First, the defendant relied on the Supreme Court’s decision in Braganza v BP Shipping Ltd  UKSC 17 to argue that an implied term qualified the manner in which the discharge right may be exercised, such that it was limited by concepts of “good faith, and genuineness and the absence of arbitrariness, capriciousness, perversity and irrationality”.
The court held that no such qualification fell to be implied. It was not necessary to imply any of the terms for which the defendant contended either to give business efficacy to the JOAs or to give effect to what was so obvious that it went without saying. Further, while accepting that this is an incrementally developing area of law, the judge considered it clear that, on the current state of the authorities, the Braganza doctrine has no application to unqualified termination provisions sitting within complex agreements between sophisticated commercial parties. Extending a Braganza duty to absolute rights in professionally drafted, or standard form, contracts would be an “unwarranted interference in the freedom of parties to contract on the terms they choose, at any rate where there is no fiduciary relationship created by the agreement”.
Second, the defendant argued that the JOAs were ”relational” contracts and, as such, a duty of good faith should be implied into the relevant clause, relying on Yam Seng Pte v International Trade Corp  EWHC 111 (QB) (considered here).

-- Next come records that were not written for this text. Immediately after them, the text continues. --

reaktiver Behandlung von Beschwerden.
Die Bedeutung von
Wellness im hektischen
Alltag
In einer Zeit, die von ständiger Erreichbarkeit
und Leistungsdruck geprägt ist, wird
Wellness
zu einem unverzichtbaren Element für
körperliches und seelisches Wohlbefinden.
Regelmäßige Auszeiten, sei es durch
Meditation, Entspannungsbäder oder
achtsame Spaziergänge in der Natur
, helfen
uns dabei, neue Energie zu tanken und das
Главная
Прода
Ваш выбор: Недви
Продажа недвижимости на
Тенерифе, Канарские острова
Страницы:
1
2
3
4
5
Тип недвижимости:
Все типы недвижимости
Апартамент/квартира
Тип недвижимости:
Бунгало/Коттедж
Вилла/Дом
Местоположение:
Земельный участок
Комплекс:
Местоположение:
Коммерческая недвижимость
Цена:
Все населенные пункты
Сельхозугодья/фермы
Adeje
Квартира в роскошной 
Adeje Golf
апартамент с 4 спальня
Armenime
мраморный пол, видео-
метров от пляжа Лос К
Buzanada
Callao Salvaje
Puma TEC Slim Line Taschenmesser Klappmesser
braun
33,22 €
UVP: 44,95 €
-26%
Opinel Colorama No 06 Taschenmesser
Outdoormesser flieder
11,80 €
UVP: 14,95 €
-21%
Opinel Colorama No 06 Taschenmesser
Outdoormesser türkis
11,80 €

The judge was prepared to treat the JOAs as being at least arguably ”relational” contracts (presumably because, as is typical for such agreements, they were long-term and involved a high degree of co-operation and collaboration between the parties). However, he did not accept that a duty of good faith fell to be implied as a result. This was principally because the parties had legislated for the discharge of an operator in clear, express terms, and an implied duty of good faith would impermissibly qualify that right. As the judge put it, “it is not necessary, indeed it would be wrong, to imply such a term … because it is not necessary in order to make the contract the parties have chosen work as it is to be presumed they intended it to work, or, to the extent there is any difference, to give effect to their presumed common intention”.

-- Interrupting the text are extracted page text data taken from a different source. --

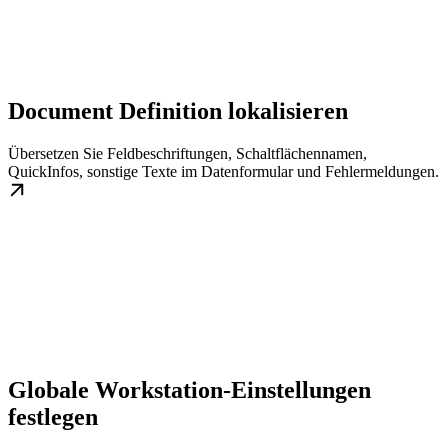
Document Definition lokalisieren
Übersetzen Sie Feldbeschriftungen, Schaltflächennamen,
QuickInfos, sonstige Texte im Datenformular und Fehlermeldungen.
Globale Workstation-Einstellungen
festlegen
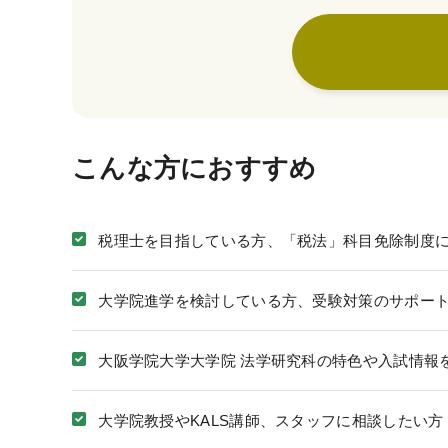
WEBサイトご利用環境
eラーニング推奨環境
テストバンク・テストエンジン推奨環境
こんな方におすすめ
税理士を目指している方、「税法」科目免除制度
大学院進学を検討している方、受験対策のサポー
大阪学院大学大学院 法学研究科の特色や入試情報
大学院教授やKALS講師、スタッフに相談したい方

In the context of their implied term arguments, the defendant placed significant weight on the Oil and Gas Authority’s “Maximising Economic Recovery Strategy for the UK” (“MER UK”). The defendant argued that this strategy emphasised collaboration, cooperation and straightforward dealing between licence holders, and those features “chimed” with the implied terms the defendant was seeking. The judge rejected this argument. MER UK was published in 2016, and so could not inform an implied term in an agreement signed many years earlier.
The defendant also introduced expert evidence to try to establish that there was an industry practice which qualifies an unqualified discharge right, and that this context is relevant either to construing the express terms, or implying a term. The judge rejected this too. Indeed, the judge concluded that the expert evidence demonstrated that there is no such industry practice.